Inzwischen setzen zahlreiche Unternehmen auch Blogs ein, um Kunden an sich zu binden. Prominente Beispiele sind etwa die Blogs der Kelterei Walther oder des Tiefkühlkostherstellers Frosta. Ein Unternehmensblog, das auch die Kritiker und ihre Themen berücksichtigt, erfordert aber eine offene Auseinandersetzung, meint Stobbe. Davor scheuten viele Unternehmen noch zurück – sie nutzten damit das Potenzial von Social Media noch immer nicht wirklich. Sie verteilten auch auf den neuen sozialen Plattformen einfach Informationen, wie sie auch für die traditionelle Unternehmenskommunikation produziert worden wären. Die Kommunikationskultur oder gar unternehmerische Prozesse könnten sich so nicht weiterentwickeln.

Einseitige Pressearbeit

Einige Unternehmen veröffentlichen zudem über die Videoplattform YouTube oder das Soziale Netzwerk Facebook Bilder, Videos und andere Pressematerialien. Auch hier stellt Stobbe fest: „Häufig fehlt der Mut zum offenen Austausch.“ Damit werde der dialogische Charakter des Social Web vernachlässigt. Gleichwohl könnten die Unternehmen hier Nachwuchstalente finden, weil diese sich hier ohnehin bewegen.

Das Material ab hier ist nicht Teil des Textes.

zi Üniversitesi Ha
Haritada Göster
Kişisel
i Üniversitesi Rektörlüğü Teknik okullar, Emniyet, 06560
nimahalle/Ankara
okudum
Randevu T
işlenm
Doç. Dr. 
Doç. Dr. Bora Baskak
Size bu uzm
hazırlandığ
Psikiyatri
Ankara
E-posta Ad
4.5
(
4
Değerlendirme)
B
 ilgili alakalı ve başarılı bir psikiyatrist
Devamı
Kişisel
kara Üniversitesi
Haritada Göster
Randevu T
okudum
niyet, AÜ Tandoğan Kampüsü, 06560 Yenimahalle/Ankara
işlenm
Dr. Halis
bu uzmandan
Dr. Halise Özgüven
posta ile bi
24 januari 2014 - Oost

Soziale Netzwerke können allerdings auch intern genutzt werden: IBM etwa bietet mit IBM Blue Pages einen solchen Dienst an, der in seinen Funktionalitäten sogar weit über ein herkömmliches Soziales Netzwerk hinausgeht. Greenpeace hat bereits 2007 im Rahmen seines Ehrenamtportals ein eigenes Netzwerk aufgebaut, damit sich Freiwillige besser untereinander vernetzen und zusammenarbeiten können.

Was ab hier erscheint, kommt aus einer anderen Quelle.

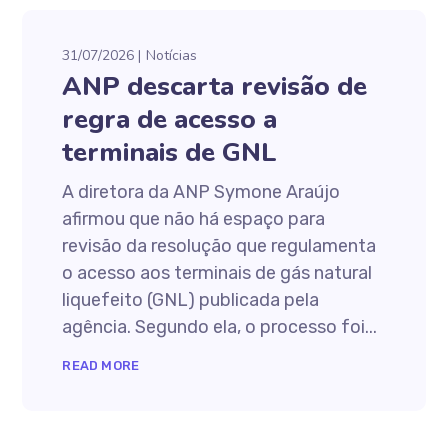
31/07/2026
Notícias
ANP descarta revisão de
regra de acesso a
terminais de GNL
A diretora da ANP Symone Araújo
afirmou que não há espaço para
revisão da resolução que regulamenta
o acesso aos terminais de gás natural
liquefeito (GNL) publicada pela
agência. Segundo ela, o processo foi...
READ MORE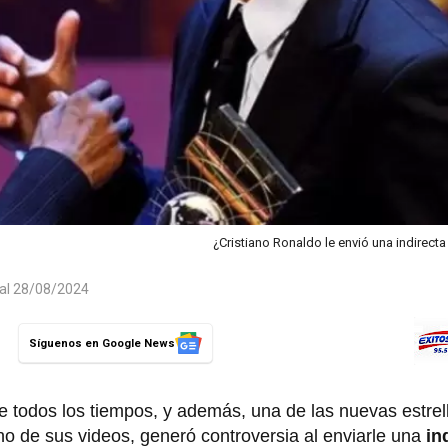
¿Cristiano Ronaldo le envió una indirecta
 al 28/08/2024
Síguenos en Google News
 todos los tiempos, y además, una de las nuevas estrell
uno de sus videos, generó controversia al enviarle una
in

Interne Kommunikation verbessern

„Echtes Potenzial“ sieht Stobbe denn auch für Kollaboration und Innovation, die mit Social-Web-Instrumenten befördert werden können. So glaubten in einer Umfrage des IT-Branchenverbands BITKOM über 60 Prozent der Befragten, dass sich die Zusammenarbeit durch diese Werkzeuge verbessert habe.

Doch laut einer Umfrage des Zentrums für europäische Wirtschaftsforschung setzen erst 14 Prozent der Unternehmen Anwendungen für die Gruppenarbeit ein. Für das betriebliche Vorschlagswesen oder zur Anregung von Innovationen verwenden nur 25 Prozent der Unternehmen Social-Web-Instrumente. Ein Grund dafür mag die mangelnde Akzeptanz sein. Knapp 60 Prozent der Mitarbeiter kennen laut der Unternehmensberatung McKinsey den Nutzen der Instrumente für die alltägliche Arbeit nicht.